▸ **Work required**: Reproduce word for word the lines of the listing from the first one through the one with "953 13 15992", omitting every picture.

▸ **Data**:
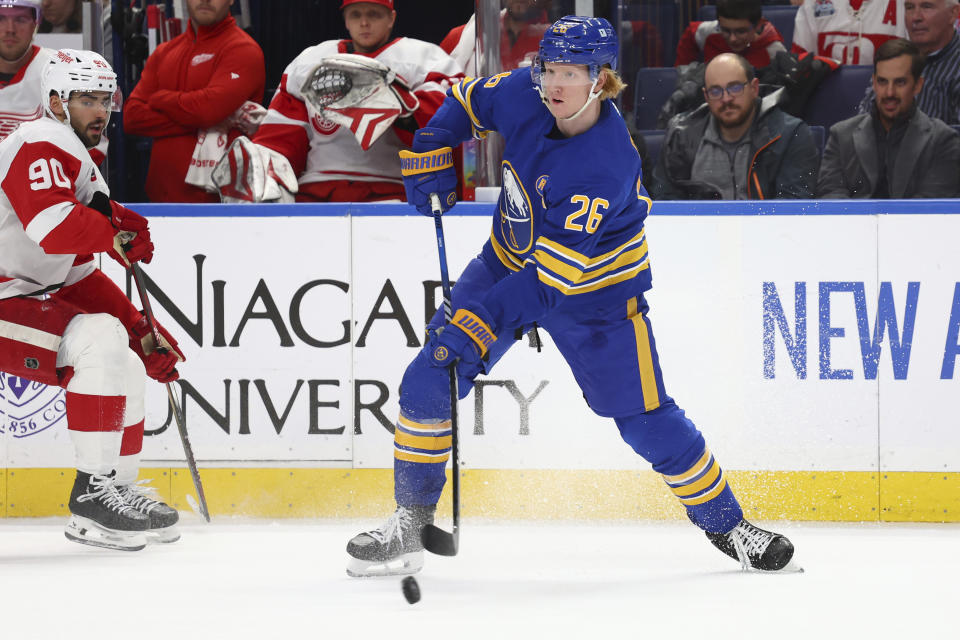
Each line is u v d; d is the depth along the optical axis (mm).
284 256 13625
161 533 11977
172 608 8586
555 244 9023
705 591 9258
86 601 8898
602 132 9227
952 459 13258
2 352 11625
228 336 13688
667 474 10383
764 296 13352
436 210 10383
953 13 15992
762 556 10141
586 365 10172
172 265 13711
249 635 7617
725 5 16375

▸ **Solution to the problem**:
Each line is u v d; d is the depth along the optical axis (mm).
284 256 13625
161 533 11977
172 608 8586
555 244 9023
705 591 9258
86 601 8898
602 132 9227
952 459 13258
2 352 11625
228 336 13688
667 474 10383
764 296 13352
436 210 10383
953 13 15992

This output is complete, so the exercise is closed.